The faintest asteroid ever observed

Impact in 2052 ruled out.


An asteroid originally discovered on 28 August 2021 by the Mount Lemmon Observatory was in a collision course with Earth. However, the latest observations by ESA’s asteroid team, working with experts at the European Southern Observatory, denied the claim.

The 160-feet-wide (50 meters) asteroid named ‘2021 QM1’ has been officially removed from the risk list. The skilled observations and analysis made using one of the most sensitive telescopes in the world- ESO‘s VLT, suggests that the ‘2021 QM1’ is the faintest asteroid ever observed.

Richard Moss, ESA’s Head of Planetary Defence, said, “The early observations of the asteroid gave us more information about the asteroid’s path, which we then projected into the future. We could see its future paths around the Sun, and in 2052 it could come dangerously close to Earth. The more the asteroid was observed, the greater that risk became.”

The asteroid’s path carried it closer to the Sun as seen from Earth, and for months it became impossible to detect due to our star’s bright glare, just as the risk appeared to be growing.

2021 QM1’s orbit as it passed closer to Sun in the sky as seen from Earth, soon after discovery. Credit: ESA

Marco Micheli, Astronomer at ESA’s Near-Earth Object Coordination Centre (NEOCC), said, “We just had to wait. But to cap things off, we knew that 2021 QM1 was also moving away from Earth in its current orbit – meaning by the time it passed out of the Sun’s glare, it could be too faint to detect.”

Olivier Hainaut, Astronomer at ESO, said“To make matters worse, it was passing through a region of the sky with the Milky Way just behind. Our small, faint, receding asteroid would have to be found against a backdrop of thousands of stars. These would be some of the trickiest asteroid observations we have ever made.”

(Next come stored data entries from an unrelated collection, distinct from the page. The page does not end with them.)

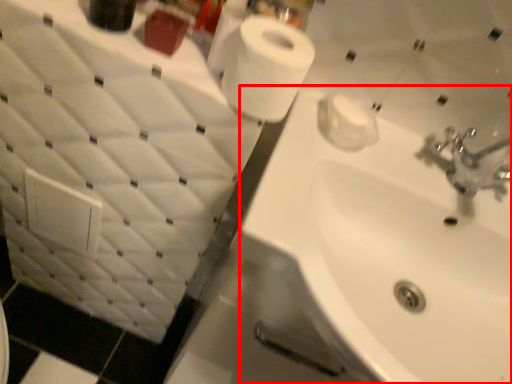
Question: Where is sink (annotated by the red box) located in relation to toilet paper in the image?

Choices:
 (A) right
 (B) left

Answer: (A)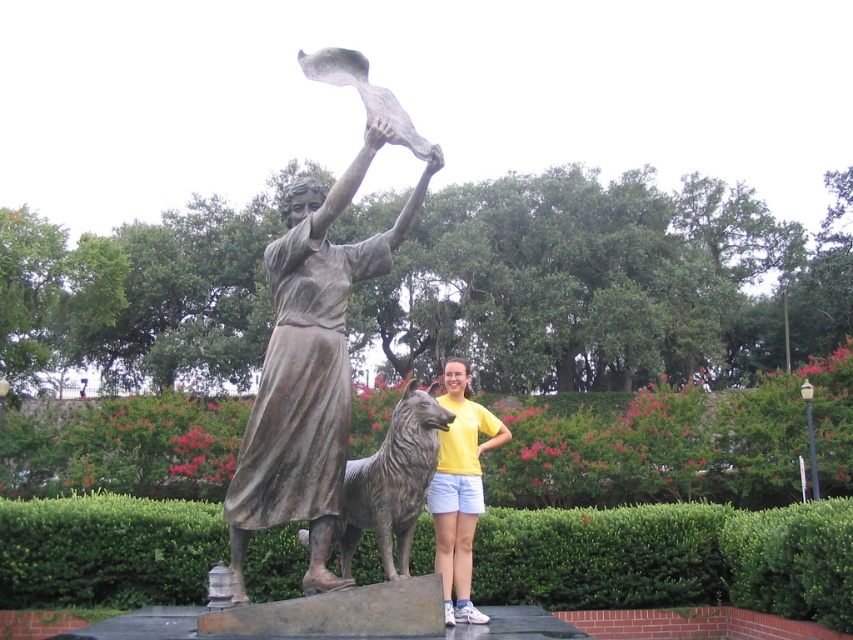
You are a photographer trying to capture a photo of the bronze statue at center and the yellow cotton shirt at center. Since you want to ensure both are in focus, you need to know which one is taller. Can you determine which object is taller?

The bronze statue at center is taller than the yellow cotton shirt at center, so you should adjust your camera settings to focus on the taller bronze statue at center first.

You are a photographer who wants to capture the bronze statue at center in the image. You notice a specific point marked at coordinates point (314, 339). Where exactly on the bronze statue at center is this point located?

The point (314, 339) is located on the bronze statue at center.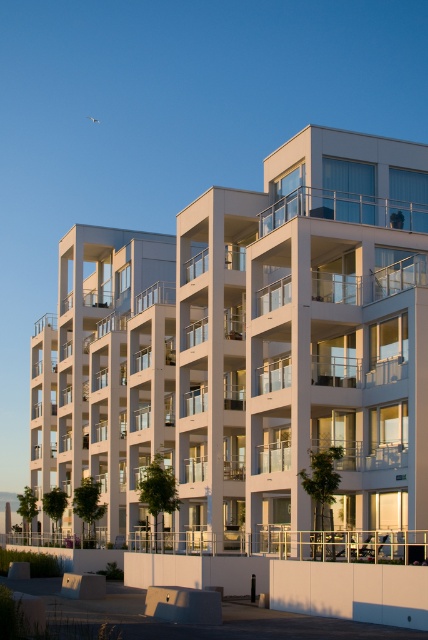
You are standing in front of the white smooth building at center and want to locate the clear glass balcony at upper center. Based on the scene, which direction should you turn to find it?

The white smooth building at center is to the left of clear glass balcony at upper center, so you should turn to your right to locate it.

You are standing in front of the modern residential building and want to take a photo. You notice two points on the building facade marked as point 1 at coordinates [321,518] and point 2 at coordinates [419,216]. Which point will appear larger in your photo?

Faintest-ever asteroid observations
Faintest-ever asteroid observations reveal that 2021 QM1 is safe. Credit: ESA

Over 24 May, ESO’s VLT took a series of new images. After the arrival of data, astronomers began processing it, stacking subsequent observations on top of each other and removing the background stars: it took some time.

The result? Positive detection of the faintest asteroid ever observed. With a magnitude of 27 on the scale used by astronomers to describe the brightness of objects in the sky, 2021 QM1 was 250 million times fainter than the faintest stars visible to the naked eye from a dark spot.

Olivier was certain this small blur was, in fact, an asteroid, and Marco was certain that, given its location, it was our asteroid.